Rocky and the Natives are an English country rock band, formed in 2011 in Kent. The band is composed of songwriter/musicians Chris Godden (guitar/lap steel guitar) and Malcolm Barnard (vocals) and featuring Jim Leverton (bass), Andy Newmark (drums) and Geoffrey Richardson (violin and mandolin).

Rocky and the Natives' debut single Oyster Girl was released in July 2011 to coincide with the Whitstable Oyster Festival and with all profits going to Operation Blessing International to support Oystermen in the Urato Islands, Japan. It was reviewed in Maverick Magazine in July 2011. The supporting video was shot on Whitstable beach by Luke Sewell, director of Channel 4's The Undateables series.
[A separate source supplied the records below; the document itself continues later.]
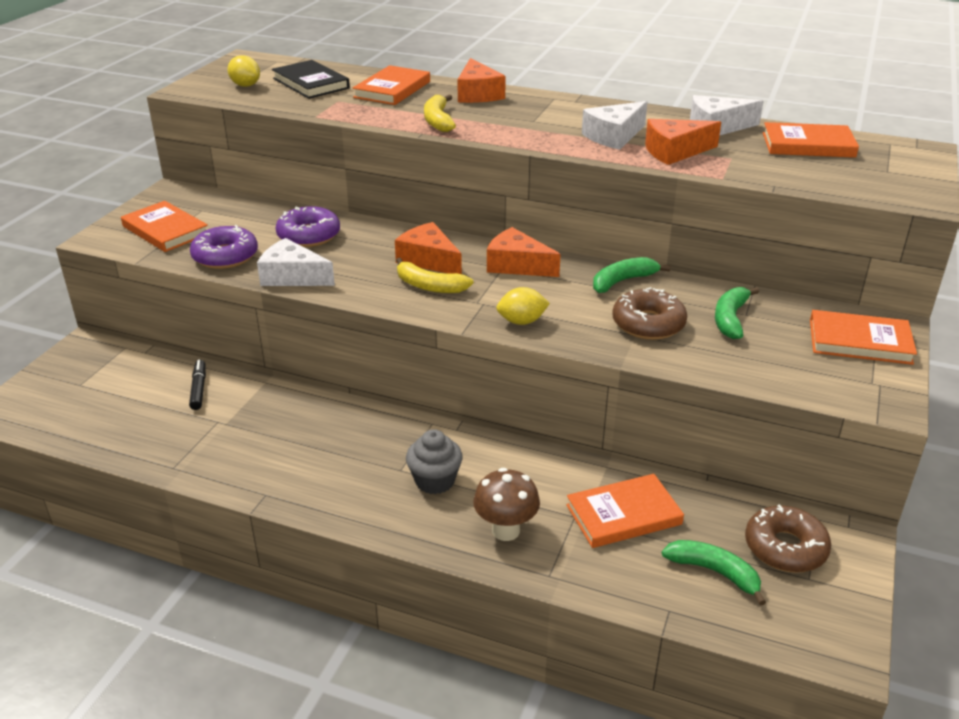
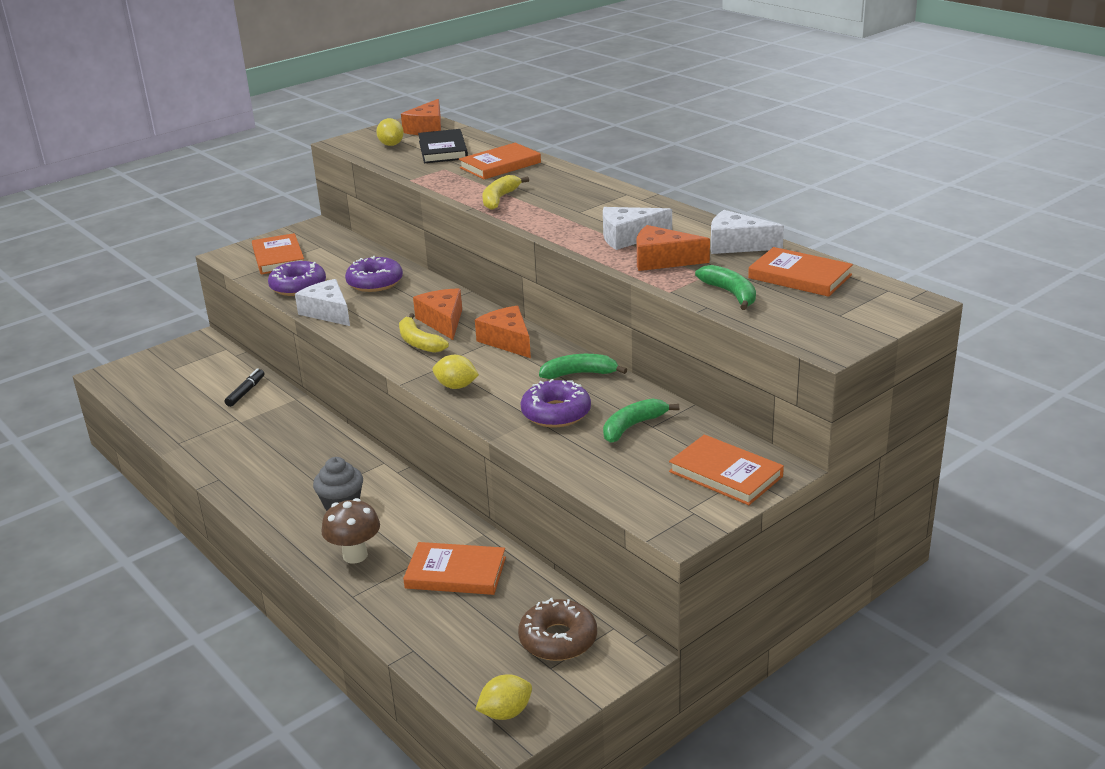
camera: 30 degrees right, 5 degrees down
orange cheese [457,58,506,103] -> orange cheese moved to [401,99,441,135]
brown donut [612,287,687,340] -> purple donut [520,379,591,427]
green banana [662,540,766,606] -> green banana moved to [695,265,756,310]
none -> yellow lemon [475,674,532,720]

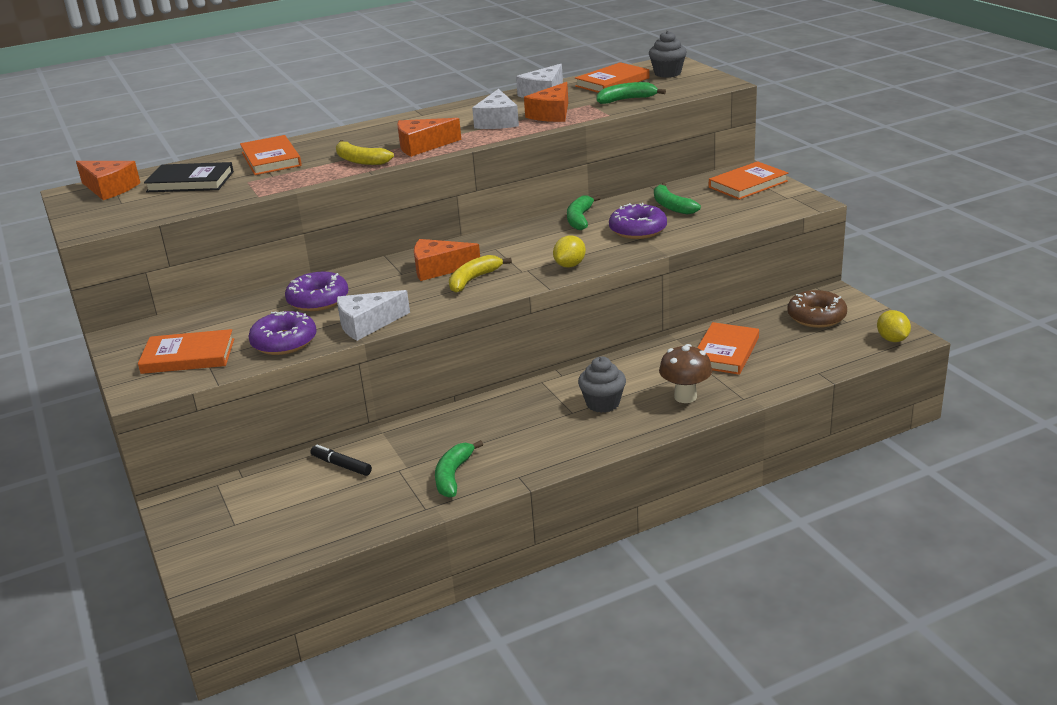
camera: 75 degrees left, 0 degrees up
yellow lemon [376,118,404,146] -> none
yellow banana [399,313,449,353] -> yellow banana turned 150 degrees clockwise [449,255,512,293]
orange cheese [475,306,531,358] -> orange cheese moved to [397,118,461,157]
none -> green banana [435,440,483,498]
none -> grey cupcake [649,30,687,78]

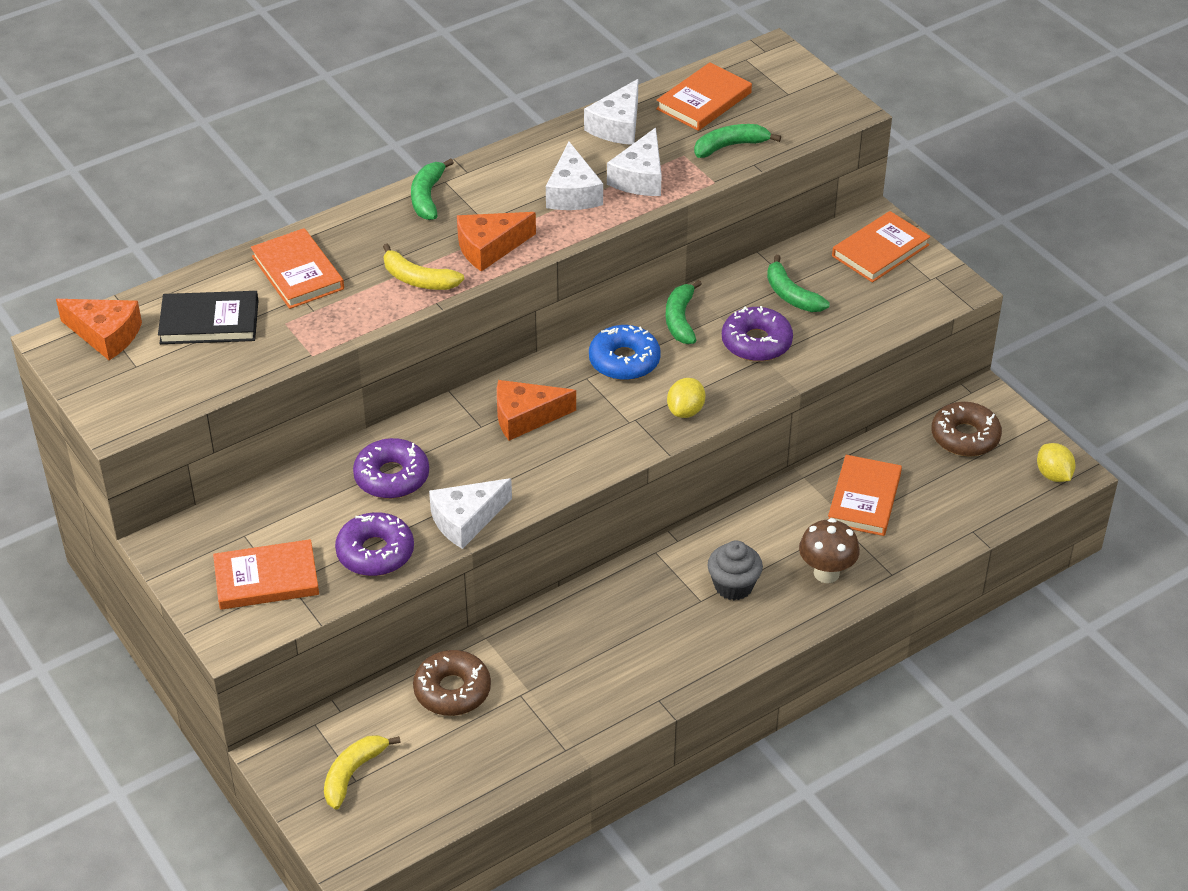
camera: 10 degrees left, 15 degrees up
black marker [311,445,372,476] -> brown donut [413,650,491,716]
green banana [435,440,483,498] -> green banana moved to [411,158,454,220]
yellow banana [449,255,512,293] -> yellow banana moved to [324,735,401,810]
orange cheese [524,82,568,122] -> white cheese [607,128,662,196]
grey cupcake [649,30,687,78] -> none
none -> blue donut [589,325,661,380]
Researching the Byrds cover of "Lazy Waters" on Farther Along led to a collaboration with American songwriter Bob Rafkin who joined the band on tour in Kent in 2012. In November 2012 the band released their version of Bob's song "Lazy Waters".

In 2012 the band was invited to contribute to the John Lennon tribute album Lennon Bermuda and recorded a version of "Tight A$", a Lennon track from the 1973 album Mind Games.

"Oyster Girl" and "Tight A$" both feature on the band's first album Let’s Hear it for the Old Guys (Yard Dog Records, released September 2013) and reviewed in Maverick Magazine for January/February 2014. The album is dedicated to Bob Rafkin who died in May 2013.